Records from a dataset
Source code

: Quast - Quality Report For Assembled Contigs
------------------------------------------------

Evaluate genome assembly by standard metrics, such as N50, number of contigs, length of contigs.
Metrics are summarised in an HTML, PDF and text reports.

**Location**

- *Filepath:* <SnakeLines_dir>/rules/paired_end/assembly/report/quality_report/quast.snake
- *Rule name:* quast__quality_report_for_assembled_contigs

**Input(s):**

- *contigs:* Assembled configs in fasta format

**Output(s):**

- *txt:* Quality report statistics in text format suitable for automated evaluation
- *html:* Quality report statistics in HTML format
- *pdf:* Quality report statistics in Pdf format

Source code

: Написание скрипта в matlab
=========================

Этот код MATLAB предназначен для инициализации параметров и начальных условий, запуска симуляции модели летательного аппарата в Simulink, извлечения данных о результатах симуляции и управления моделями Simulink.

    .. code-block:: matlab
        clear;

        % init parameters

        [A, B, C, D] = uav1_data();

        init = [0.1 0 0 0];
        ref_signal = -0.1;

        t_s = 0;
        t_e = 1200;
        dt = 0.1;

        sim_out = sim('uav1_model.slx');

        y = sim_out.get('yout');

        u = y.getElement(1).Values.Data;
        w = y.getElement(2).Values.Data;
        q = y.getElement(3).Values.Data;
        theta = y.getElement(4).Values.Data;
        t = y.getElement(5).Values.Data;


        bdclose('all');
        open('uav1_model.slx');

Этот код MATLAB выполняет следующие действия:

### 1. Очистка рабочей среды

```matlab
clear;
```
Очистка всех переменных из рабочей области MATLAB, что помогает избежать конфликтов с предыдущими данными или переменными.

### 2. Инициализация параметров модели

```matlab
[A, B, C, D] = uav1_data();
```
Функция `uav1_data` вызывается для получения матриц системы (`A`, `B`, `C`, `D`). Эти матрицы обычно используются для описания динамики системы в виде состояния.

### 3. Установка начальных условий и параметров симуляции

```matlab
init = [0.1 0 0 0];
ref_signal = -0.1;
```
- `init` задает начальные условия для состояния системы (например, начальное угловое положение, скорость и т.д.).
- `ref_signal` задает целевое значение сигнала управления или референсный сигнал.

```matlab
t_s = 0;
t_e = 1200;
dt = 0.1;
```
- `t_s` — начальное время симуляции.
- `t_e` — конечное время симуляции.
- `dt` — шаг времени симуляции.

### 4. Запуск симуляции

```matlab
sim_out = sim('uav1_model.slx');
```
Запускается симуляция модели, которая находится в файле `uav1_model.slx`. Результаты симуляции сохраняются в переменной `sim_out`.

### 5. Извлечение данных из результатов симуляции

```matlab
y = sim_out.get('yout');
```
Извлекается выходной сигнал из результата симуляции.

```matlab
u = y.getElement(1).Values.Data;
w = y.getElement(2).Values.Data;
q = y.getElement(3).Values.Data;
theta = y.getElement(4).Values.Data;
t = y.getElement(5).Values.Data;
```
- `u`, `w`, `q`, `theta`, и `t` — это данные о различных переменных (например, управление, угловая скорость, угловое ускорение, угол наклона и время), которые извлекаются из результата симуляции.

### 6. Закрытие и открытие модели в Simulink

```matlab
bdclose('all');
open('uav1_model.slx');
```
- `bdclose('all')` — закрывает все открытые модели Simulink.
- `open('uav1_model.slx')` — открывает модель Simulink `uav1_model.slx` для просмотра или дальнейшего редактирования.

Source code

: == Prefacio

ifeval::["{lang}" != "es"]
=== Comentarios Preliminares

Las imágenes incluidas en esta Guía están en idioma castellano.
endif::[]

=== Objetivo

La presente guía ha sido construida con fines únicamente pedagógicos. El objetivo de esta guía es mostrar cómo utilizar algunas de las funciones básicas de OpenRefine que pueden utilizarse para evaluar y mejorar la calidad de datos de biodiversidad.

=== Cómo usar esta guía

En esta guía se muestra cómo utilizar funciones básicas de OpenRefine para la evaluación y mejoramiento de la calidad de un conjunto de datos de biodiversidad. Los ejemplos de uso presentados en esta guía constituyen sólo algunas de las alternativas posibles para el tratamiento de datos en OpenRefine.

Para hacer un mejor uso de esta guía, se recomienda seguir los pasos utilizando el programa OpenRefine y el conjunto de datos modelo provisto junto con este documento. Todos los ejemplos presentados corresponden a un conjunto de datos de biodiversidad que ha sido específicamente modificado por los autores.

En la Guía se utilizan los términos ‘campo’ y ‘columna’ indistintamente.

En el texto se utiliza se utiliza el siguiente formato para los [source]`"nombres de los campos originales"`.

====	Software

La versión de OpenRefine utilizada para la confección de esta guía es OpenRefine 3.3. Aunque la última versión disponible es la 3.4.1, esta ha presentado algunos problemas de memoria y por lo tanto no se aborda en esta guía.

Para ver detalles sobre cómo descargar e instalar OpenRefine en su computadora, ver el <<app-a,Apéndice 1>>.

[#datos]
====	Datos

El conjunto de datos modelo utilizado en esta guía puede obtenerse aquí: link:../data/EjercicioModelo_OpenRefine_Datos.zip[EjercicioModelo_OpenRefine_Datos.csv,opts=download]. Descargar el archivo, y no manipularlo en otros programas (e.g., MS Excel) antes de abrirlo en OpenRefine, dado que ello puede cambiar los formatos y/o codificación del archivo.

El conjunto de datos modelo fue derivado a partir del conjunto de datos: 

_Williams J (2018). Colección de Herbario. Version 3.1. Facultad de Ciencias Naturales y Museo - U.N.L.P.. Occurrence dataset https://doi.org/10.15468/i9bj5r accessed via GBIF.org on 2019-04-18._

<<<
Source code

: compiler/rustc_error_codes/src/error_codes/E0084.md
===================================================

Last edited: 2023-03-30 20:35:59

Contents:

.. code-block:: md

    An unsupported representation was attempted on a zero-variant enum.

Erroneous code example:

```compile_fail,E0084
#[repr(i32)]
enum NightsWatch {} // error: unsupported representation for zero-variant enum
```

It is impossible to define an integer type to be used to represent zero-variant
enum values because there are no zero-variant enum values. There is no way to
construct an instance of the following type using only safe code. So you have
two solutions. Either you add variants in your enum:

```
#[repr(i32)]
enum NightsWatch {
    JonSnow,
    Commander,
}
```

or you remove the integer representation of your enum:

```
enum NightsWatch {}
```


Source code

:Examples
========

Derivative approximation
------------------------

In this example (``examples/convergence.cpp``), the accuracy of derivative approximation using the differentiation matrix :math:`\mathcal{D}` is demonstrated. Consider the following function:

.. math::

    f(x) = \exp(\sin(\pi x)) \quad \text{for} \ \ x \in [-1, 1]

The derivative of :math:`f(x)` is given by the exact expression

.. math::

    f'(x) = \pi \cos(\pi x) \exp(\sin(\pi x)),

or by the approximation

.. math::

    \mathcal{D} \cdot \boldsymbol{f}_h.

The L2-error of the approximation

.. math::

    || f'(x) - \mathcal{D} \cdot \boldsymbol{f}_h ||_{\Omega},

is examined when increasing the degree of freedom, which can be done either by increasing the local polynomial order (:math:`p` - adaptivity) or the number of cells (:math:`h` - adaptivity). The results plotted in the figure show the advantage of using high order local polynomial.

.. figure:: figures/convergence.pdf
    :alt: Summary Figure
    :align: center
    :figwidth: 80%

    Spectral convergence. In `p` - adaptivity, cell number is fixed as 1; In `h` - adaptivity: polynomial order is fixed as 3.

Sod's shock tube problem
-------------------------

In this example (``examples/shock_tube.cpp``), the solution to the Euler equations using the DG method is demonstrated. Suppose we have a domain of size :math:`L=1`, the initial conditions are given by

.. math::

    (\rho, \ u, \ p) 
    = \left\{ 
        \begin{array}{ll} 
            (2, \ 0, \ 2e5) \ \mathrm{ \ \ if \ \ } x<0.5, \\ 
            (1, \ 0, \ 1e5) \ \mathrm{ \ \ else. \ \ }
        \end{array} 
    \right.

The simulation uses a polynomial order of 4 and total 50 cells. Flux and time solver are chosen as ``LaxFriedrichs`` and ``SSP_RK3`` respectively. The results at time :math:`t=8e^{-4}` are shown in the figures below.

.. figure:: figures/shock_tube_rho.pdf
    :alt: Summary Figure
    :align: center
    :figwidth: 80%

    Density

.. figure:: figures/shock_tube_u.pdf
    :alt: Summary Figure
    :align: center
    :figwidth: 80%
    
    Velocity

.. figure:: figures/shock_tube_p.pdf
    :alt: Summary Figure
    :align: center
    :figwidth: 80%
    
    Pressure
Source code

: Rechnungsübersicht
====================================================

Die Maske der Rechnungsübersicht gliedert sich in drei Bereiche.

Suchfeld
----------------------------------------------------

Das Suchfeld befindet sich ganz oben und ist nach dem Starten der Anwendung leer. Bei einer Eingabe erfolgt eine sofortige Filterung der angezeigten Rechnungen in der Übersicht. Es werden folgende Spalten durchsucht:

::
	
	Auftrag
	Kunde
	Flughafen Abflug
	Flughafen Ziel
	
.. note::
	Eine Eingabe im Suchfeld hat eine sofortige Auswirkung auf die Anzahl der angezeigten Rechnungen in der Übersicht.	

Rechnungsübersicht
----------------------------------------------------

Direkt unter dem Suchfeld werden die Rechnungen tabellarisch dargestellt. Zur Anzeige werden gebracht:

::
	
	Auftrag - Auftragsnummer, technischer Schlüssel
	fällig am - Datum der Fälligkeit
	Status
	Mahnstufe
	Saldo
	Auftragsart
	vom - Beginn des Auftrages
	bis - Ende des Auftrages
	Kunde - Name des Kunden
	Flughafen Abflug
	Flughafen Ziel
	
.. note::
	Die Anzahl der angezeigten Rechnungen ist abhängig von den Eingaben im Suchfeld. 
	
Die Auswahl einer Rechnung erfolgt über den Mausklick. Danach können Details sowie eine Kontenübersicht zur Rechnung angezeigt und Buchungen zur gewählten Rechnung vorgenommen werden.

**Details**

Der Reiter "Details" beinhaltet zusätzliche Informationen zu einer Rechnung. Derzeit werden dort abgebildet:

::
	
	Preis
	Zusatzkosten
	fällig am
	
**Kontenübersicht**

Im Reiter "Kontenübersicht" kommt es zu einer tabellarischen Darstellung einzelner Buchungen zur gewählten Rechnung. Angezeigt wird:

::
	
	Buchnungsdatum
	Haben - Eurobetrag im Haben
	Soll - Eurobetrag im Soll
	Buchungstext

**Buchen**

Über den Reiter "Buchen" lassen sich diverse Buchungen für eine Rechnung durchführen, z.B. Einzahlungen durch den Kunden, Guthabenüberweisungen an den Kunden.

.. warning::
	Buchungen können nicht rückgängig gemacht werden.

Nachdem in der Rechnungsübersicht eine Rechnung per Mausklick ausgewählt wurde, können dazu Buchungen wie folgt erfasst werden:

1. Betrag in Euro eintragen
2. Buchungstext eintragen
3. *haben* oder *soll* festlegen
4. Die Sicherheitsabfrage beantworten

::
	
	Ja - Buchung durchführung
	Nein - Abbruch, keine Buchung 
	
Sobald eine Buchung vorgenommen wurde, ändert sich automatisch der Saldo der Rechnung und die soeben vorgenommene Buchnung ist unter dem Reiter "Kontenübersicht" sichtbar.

## Instructions to follow
Write out every line of the data that holds the word "состояния".

## Response area
Функция `uav1_data` вызывается для получения матриц системы (`A`, `B`, `C`, `D`). Эти матрицы обычно используются для описания динамики системы в виде состояния.
- `init` задает начальные условия для состояния системы (например, начальное угловое положение, скорость и т.д.).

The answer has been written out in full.